INPUT DATA
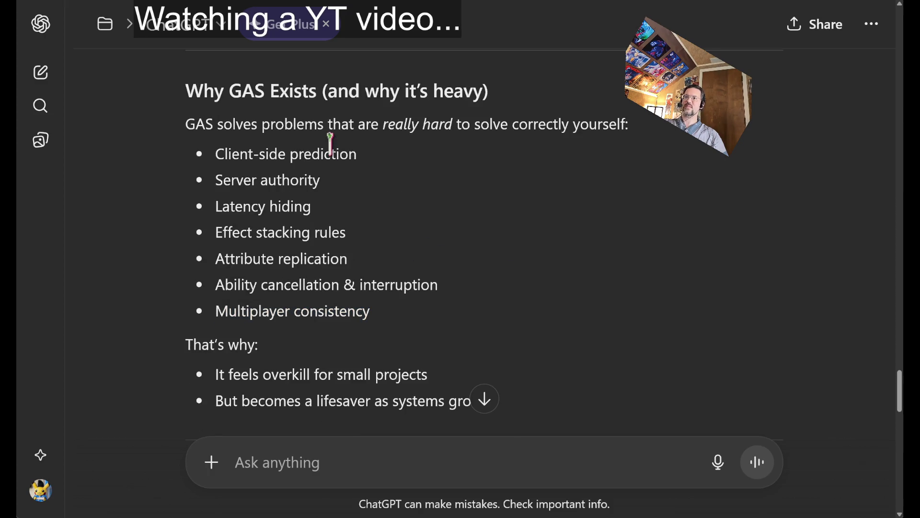
pyautogui.moveTo(330, 143); pyautogui.dragTo(409, 327)
pyautogui.click(437, 281)
# - Highlight the 'lifesaver as systems grow' line and autoscroll to When GAS Is a Good Fit
pyautogui.scroll(-3, 439, 273)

WHAT YOU ARE ASKED TO DO
Present each line from the listing that holds the string "pyautogui".

ANSWER FOR THIS EXERCISE
pyautogui.moveTo(330, 143); pyautogui.dragTo(409, 327)
pyautogui.click(437, 281)
pyautogui.scroll(-3, 439, 273)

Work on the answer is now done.